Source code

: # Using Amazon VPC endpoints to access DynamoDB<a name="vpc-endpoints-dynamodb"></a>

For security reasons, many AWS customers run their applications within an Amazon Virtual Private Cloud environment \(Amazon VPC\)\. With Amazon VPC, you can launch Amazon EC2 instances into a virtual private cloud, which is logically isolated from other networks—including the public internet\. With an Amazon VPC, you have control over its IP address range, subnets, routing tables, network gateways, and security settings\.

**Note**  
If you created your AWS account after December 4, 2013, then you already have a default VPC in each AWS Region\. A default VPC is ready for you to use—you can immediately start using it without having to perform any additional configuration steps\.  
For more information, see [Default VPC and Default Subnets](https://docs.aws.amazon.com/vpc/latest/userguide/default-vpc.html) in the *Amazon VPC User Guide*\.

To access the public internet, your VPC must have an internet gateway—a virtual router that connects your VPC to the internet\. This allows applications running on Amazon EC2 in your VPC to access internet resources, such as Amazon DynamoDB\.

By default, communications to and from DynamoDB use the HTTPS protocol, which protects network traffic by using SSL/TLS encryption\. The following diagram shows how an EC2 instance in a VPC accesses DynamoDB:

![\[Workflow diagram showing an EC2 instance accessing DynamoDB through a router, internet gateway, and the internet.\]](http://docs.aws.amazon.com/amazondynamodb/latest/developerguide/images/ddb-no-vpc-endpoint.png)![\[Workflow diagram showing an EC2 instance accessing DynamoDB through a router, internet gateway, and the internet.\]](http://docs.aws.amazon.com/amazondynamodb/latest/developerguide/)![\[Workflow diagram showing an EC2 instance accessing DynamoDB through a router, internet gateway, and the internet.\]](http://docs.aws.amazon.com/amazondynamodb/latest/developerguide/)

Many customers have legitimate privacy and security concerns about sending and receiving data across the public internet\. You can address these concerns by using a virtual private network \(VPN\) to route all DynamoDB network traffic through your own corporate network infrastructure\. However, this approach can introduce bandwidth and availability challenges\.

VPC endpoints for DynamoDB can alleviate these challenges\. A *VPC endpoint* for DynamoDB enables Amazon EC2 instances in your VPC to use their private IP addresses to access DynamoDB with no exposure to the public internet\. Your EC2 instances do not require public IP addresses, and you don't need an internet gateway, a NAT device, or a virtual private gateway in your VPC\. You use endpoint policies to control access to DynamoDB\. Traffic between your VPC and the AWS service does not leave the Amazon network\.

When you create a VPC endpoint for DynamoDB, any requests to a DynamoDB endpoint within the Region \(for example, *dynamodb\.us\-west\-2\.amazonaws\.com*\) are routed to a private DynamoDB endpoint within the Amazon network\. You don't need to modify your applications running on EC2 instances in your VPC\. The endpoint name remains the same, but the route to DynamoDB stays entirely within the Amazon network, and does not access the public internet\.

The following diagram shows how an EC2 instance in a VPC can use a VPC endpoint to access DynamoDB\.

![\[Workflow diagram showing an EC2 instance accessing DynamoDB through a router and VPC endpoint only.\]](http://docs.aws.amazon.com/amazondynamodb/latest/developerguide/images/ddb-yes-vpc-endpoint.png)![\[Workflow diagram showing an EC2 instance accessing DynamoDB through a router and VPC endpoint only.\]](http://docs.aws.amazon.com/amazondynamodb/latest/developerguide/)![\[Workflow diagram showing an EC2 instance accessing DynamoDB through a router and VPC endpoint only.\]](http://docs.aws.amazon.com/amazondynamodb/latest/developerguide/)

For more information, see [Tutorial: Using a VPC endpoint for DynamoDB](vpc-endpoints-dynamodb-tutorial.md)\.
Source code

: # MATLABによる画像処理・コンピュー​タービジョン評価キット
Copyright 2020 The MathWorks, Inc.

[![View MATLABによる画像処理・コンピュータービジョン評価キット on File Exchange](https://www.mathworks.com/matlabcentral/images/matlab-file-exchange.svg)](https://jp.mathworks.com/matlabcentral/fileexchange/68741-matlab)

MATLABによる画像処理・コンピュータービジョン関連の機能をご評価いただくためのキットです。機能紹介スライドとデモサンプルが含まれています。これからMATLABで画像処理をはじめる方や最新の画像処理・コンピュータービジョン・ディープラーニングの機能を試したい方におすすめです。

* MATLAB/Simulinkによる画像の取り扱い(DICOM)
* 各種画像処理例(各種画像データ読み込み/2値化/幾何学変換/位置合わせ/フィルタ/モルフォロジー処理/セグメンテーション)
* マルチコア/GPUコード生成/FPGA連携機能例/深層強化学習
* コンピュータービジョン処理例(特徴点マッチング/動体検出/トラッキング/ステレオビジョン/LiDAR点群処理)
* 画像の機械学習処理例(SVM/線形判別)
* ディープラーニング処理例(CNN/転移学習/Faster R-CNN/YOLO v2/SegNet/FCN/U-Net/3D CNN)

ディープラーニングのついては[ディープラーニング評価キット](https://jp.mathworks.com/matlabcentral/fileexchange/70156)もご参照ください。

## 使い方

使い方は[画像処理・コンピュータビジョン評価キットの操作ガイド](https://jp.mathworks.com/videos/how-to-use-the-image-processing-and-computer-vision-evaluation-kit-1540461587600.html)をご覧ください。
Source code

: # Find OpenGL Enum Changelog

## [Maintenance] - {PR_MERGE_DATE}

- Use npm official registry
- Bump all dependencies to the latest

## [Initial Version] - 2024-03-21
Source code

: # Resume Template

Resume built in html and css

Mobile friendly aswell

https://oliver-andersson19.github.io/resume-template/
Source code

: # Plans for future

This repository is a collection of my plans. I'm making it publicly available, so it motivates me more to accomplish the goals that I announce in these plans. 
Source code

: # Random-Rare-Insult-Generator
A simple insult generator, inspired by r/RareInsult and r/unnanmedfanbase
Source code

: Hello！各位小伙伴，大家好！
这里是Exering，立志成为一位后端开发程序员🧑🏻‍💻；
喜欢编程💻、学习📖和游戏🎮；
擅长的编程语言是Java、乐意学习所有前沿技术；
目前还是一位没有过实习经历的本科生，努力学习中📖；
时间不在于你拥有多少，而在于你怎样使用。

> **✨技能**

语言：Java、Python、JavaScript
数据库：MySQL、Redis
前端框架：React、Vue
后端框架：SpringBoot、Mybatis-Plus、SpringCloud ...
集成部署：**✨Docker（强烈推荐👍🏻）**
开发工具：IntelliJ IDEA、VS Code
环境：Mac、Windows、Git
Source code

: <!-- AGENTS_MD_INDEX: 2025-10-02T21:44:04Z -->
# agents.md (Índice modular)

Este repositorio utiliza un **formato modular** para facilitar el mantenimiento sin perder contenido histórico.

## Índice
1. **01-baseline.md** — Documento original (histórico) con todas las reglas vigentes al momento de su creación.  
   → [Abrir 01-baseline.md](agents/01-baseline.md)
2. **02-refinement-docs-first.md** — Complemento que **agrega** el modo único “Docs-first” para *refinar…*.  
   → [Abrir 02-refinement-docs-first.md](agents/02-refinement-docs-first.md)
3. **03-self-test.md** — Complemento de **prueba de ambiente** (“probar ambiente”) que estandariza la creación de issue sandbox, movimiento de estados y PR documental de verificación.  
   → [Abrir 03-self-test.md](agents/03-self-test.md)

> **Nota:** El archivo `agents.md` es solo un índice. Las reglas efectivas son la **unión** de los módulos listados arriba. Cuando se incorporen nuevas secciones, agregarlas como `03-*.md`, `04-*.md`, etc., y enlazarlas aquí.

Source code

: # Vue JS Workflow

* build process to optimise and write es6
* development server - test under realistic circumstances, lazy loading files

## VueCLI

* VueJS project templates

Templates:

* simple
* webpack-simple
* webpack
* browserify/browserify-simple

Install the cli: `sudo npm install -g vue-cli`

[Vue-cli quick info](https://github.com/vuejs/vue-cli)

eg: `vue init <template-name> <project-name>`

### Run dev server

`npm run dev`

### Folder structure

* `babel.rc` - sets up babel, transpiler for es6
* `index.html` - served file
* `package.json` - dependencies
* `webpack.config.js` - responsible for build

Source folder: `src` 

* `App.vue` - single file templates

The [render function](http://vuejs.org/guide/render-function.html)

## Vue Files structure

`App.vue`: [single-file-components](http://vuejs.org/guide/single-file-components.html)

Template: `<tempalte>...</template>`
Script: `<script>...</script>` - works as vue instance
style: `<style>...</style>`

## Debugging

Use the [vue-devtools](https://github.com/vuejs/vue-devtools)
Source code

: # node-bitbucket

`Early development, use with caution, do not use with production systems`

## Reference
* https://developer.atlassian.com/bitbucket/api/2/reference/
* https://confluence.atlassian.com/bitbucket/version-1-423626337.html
_____
Problem details:
In the listing above, find the line holding "这里是Exering，立志成为一位后端开发程序员🧑🏻‍💻；" and the line holding "# agents.md (Índice modular)", then output those two lines and every line between them exactly.

Task result:
这里是Exering，立志成为一位后端开发程序员🧑🏻‍💻；
喜欢编程💻、学习📖和游戏🎮；
擅长的编程语言是Java、乐意学习所有前沿技术；
目前还是一位没有过实习经历的本科生，努力学习中📖；
时间不在于你拥有多少，而在于你怎样使用。

> **✨技能**

语言：Java、Python、JavaScript
数据库：MySQL、Redis
前端框架：React、Vue
后端框架：SpringBoot、Mybatis-Plus、SpringCloud ...
集成部署：**✨Docker（强烈推荐👍🏻）**
开发工具：IntelliJ IDEA、VS Code
环境：Mac、Windows、Git
Source code

: <!-- AGENTS_MD_INDEX: 2025-10-02T21:44:04Z -->
# agents.md (Índice modular)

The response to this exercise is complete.